4.1 In hun verzetschrift en ter zitting van de raad hebben klagers benadrukt dat het niet verschijnen van hun advocaat op de rolzitting van hun advocaat op 4 augustus 2010 ernstige consequenties voor hen heeft gehad. Zij stellen zich op het standpunt dat verweerder welbewust zou hebben misleid door uitstel te vragen voor een conclusie die hij niet hoefde te nemen waardoor bij hun advocaat de indruk is ontstaan dat uitstel werd gevraagd voor de andere procedure. De raad volgt klagers hierin niet. Zoals de voorzitter terecht heeft overwogen blijkt uit het vonnis van 1 september 2010 dat verweerder klagers met het exploot van 26 juli 2010 behoorlijk had opgeroepen om bij advocaat te verschijnen. Klagers worden en werden bijgestaan door een advocaat, die hen over het een en ander zo nodig uitleg kon geven. Zoals de voorzitter terecht overweegt blijkt bovendien uit de brief van 29 juli 2010 dat het uitstelverzoek op de andere procedure zag, waarin op 23 juni 2010 een tussenvonnis is gewezen, waarbij de zaak ook naar de rol van 4 augustus 2010 werd verwezen. Dat de kantoorgenoot van verweerder dit uitstelverzoek aan de advocaten van klagers heeft doen toekomen is begrijpelijk, omdat ook klagers partij waren bij die procedure.

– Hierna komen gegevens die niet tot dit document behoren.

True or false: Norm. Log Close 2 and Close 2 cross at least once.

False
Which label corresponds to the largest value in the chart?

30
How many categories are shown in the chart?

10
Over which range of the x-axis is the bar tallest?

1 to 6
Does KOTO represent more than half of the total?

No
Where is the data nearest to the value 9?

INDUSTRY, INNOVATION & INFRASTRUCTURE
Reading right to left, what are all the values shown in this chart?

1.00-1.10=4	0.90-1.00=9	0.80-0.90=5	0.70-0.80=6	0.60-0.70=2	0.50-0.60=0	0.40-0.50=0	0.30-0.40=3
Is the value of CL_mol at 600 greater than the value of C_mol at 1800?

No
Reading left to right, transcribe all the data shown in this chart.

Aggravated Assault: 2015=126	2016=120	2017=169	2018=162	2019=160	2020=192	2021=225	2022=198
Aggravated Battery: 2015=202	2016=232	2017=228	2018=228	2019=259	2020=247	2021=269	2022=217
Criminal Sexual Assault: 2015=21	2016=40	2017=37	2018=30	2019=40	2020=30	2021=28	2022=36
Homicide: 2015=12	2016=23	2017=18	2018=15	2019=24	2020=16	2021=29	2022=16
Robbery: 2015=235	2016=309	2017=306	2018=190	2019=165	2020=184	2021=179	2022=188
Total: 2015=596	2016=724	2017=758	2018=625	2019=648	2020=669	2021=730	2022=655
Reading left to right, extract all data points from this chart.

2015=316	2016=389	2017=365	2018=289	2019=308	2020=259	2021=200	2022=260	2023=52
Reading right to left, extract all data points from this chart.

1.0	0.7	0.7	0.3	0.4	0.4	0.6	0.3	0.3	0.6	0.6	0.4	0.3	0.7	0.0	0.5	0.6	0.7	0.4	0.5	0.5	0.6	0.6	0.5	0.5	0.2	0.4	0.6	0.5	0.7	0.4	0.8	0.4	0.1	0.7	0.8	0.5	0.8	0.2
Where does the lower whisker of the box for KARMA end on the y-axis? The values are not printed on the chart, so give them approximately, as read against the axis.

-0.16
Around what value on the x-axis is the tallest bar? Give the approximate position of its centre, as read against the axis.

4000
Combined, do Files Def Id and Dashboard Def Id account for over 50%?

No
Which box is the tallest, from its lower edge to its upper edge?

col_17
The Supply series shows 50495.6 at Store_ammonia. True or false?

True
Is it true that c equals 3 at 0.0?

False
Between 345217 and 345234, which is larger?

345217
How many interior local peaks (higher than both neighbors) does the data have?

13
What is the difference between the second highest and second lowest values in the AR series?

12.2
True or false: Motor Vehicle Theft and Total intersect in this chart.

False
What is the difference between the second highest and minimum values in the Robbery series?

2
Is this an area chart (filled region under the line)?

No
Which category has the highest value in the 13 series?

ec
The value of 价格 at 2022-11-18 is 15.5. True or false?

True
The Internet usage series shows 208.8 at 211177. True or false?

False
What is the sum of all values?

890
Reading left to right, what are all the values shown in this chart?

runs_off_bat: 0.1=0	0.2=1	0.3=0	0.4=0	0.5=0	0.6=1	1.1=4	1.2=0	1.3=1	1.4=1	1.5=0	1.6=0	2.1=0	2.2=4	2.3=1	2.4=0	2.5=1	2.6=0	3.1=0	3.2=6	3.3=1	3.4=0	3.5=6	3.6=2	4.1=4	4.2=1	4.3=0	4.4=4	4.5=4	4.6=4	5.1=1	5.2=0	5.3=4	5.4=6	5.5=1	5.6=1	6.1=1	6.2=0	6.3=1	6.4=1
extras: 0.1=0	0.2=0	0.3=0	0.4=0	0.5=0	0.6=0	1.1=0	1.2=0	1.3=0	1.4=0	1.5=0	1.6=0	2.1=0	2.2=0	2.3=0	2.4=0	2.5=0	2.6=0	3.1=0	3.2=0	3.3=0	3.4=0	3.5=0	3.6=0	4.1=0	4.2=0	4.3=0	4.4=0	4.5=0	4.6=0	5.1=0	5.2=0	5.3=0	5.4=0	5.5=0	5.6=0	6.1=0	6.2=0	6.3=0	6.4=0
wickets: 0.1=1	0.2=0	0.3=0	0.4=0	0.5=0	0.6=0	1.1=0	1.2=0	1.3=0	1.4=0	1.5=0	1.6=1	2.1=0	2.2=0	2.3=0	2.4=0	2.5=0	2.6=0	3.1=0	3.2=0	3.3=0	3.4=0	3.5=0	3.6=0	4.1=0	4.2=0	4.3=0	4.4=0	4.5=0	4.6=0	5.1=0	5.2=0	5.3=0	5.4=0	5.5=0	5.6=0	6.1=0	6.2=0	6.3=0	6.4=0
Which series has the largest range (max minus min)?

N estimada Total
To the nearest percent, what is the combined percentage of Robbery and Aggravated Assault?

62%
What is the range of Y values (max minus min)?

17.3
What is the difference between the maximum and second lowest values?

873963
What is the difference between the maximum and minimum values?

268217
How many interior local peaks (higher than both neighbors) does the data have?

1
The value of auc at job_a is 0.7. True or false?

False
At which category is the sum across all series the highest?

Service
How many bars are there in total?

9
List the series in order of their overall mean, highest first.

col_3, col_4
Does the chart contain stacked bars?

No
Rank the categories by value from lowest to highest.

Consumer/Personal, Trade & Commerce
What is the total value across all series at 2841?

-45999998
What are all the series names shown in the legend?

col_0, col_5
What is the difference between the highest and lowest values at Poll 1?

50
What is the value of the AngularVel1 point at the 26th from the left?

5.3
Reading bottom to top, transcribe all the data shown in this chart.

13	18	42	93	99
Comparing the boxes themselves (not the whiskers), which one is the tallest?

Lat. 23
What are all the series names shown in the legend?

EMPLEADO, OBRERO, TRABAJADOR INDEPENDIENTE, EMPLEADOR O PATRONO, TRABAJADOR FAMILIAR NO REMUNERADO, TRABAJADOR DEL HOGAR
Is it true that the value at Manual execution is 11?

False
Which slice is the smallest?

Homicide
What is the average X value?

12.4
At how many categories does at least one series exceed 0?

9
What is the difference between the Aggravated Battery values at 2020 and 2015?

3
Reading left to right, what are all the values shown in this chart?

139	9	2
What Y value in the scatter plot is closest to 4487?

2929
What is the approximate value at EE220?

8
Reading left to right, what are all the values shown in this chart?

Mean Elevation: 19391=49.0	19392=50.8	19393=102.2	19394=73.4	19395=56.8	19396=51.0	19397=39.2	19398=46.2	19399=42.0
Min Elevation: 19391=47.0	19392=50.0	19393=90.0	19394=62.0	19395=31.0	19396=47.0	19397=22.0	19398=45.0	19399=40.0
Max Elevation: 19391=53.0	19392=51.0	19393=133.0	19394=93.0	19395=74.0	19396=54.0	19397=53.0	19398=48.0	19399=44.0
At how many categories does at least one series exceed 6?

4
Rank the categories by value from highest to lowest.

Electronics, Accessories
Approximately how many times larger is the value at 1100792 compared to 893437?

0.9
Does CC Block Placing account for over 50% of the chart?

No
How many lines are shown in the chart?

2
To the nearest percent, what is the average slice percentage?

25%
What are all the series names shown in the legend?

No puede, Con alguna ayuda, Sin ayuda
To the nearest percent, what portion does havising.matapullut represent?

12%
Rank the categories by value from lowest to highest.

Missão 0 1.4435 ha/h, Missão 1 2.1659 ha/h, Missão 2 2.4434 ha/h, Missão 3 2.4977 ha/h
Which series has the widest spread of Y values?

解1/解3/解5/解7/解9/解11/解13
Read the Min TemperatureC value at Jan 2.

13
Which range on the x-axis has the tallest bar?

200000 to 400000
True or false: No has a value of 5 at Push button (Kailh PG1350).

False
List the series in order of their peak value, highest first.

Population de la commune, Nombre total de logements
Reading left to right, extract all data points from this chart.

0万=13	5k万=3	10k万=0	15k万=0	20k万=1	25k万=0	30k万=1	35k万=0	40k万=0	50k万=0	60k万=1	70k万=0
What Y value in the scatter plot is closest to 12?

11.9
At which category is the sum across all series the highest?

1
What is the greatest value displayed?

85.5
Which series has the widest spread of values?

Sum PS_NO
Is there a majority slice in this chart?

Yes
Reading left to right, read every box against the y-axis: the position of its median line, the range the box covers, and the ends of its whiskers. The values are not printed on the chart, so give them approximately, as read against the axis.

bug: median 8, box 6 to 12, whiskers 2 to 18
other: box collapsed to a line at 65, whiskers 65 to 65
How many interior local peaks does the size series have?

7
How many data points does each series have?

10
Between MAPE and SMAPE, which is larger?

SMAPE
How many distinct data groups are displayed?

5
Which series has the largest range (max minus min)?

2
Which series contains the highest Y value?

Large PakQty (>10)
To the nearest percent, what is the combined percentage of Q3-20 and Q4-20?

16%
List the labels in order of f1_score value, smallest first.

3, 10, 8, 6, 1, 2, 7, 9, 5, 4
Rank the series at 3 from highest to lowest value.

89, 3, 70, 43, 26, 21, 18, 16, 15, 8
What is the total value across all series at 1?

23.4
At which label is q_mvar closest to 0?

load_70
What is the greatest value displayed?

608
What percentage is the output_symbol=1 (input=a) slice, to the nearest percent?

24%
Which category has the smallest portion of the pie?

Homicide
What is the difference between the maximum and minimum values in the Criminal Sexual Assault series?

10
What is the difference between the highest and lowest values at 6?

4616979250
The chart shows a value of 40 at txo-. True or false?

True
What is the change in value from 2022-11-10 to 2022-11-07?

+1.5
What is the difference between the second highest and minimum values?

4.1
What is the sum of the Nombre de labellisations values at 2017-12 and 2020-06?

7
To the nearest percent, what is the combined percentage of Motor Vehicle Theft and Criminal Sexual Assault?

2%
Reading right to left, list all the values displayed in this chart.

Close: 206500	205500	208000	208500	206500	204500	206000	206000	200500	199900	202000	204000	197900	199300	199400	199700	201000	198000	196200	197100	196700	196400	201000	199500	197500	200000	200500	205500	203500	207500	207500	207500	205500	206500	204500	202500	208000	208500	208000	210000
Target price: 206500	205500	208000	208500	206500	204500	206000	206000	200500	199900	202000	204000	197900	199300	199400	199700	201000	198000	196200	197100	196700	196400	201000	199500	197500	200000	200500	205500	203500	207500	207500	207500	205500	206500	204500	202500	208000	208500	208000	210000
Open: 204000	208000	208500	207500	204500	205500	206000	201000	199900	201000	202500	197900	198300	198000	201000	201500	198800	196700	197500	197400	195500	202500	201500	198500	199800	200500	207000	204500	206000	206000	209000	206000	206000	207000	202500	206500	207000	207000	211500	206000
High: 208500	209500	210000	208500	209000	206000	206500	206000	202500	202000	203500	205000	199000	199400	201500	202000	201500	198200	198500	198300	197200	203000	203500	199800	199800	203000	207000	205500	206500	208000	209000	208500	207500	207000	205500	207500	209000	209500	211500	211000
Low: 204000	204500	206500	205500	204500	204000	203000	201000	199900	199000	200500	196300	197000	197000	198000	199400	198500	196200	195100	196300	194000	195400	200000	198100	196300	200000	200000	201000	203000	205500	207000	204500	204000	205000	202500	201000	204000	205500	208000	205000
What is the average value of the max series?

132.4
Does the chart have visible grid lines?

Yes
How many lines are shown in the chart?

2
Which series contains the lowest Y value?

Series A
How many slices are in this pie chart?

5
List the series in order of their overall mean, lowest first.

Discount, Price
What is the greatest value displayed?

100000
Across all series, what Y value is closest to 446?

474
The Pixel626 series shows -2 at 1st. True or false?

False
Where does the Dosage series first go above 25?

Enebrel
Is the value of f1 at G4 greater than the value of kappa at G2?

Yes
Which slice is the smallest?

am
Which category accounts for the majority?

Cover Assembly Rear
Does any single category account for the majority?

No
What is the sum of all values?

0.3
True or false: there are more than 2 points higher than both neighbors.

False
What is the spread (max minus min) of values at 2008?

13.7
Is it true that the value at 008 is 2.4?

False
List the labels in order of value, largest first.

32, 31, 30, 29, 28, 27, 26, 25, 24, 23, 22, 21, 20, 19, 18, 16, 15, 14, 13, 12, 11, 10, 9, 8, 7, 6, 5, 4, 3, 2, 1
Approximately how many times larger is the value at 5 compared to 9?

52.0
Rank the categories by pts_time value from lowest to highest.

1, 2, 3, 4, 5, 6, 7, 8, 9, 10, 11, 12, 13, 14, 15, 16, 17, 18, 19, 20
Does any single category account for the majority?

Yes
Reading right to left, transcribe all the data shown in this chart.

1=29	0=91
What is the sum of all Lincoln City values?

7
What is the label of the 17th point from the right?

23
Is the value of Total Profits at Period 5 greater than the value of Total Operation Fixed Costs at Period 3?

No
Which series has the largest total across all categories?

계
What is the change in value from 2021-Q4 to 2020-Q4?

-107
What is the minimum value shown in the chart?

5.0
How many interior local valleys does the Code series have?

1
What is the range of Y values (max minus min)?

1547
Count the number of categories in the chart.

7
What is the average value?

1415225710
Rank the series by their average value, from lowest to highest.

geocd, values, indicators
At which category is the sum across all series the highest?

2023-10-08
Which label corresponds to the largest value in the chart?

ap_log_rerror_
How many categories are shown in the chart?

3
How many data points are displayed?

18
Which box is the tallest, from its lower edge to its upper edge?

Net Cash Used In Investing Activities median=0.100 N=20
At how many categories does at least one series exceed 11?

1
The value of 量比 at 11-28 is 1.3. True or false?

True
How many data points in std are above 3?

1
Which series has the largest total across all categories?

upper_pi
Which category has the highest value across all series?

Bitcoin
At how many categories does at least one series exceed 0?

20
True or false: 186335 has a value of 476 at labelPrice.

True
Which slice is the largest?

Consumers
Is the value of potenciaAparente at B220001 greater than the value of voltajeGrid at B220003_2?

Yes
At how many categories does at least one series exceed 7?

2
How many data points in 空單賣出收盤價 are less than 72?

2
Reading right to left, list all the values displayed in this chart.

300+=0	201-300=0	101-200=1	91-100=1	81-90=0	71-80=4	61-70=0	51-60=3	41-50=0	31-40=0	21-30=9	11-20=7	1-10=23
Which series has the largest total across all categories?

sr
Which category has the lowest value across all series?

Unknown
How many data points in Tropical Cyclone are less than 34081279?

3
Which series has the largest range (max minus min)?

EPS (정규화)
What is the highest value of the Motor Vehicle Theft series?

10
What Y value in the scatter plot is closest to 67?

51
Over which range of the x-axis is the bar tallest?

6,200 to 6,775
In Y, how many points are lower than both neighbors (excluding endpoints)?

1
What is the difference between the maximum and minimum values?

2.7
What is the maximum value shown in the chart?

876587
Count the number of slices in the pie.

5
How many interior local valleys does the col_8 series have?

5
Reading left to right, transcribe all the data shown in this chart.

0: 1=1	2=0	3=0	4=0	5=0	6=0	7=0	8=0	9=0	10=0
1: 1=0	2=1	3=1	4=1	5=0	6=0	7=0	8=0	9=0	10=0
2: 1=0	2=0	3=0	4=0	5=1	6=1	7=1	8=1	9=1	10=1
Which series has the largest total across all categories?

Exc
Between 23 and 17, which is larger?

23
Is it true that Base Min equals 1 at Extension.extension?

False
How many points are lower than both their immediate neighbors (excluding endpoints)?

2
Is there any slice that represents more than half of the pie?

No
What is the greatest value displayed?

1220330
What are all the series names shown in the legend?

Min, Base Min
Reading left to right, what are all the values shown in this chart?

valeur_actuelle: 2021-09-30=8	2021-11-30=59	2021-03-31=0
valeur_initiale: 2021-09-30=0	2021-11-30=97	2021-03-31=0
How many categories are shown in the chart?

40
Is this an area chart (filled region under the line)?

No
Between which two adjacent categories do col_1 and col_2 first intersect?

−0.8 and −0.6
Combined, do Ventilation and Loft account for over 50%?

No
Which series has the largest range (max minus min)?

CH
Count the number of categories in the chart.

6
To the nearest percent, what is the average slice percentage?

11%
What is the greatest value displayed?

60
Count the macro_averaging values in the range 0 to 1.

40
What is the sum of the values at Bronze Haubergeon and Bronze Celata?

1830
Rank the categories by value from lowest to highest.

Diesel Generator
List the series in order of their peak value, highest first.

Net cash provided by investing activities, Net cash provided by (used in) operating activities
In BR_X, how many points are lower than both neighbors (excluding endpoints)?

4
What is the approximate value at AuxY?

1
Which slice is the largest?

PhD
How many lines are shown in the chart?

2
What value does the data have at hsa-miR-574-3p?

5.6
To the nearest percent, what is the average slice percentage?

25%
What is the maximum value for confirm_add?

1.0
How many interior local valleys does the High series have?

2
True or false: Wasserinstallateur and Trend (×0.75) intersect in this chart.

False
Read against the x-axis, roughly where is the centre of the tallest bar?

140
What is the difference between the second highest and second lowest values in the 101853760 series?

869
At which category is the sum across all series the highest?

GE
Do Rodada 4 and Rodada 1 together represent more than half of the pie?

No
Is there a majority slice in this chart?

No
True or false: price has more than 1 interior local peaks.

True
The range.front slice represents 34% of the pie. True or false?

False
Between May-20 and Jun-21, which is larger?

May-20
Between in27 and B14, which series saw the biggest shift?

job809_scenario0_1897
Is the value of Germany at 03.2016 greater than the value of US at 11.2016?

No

4.2 Op basis van het voorgaande is de raad van oordeel dat de door klagers aangevoerde verzetgronden niet kunnen slagen en dat de voorzitter de klacht terecht en op juiste gronden kennelijk ongegrond heeft bevonden.

4.3 Nu het verzet van klagers tegen de beslissing van de voorzitter ook overigens geen nieuwe gezichtpunten oplevert, is er geen plaats voor verder onderzoek naar de klachten en moet het verzet dan ook opgegrond worden verklaard.

BESLISSING:

De raad van discipline:

- verklaart het verzet ongegrond.

Aldus gewezen door mr. H. Brouwer, voorzitter, mrs. L.D.H. Hamer, G. Kaaij, P. van Lingen,

M. Pannevis, leden, bijgestaan door mr. A. Lof als griffier en uitgesproken ter openbare zitting van 25 oktober 2011.

voorzitter       griffier

Deze beslissing is in afschrift op 25 oktober 2011 per aangetekende brief verzonden aan:

- klagers

- verweerder

- de deken van de Amsterdamse orde van advocaten

- de deken van de Nederlandse orde van advocaten

Van deze beslissing kan geen hoger beroep bij het hof van discipline worden ingesteld.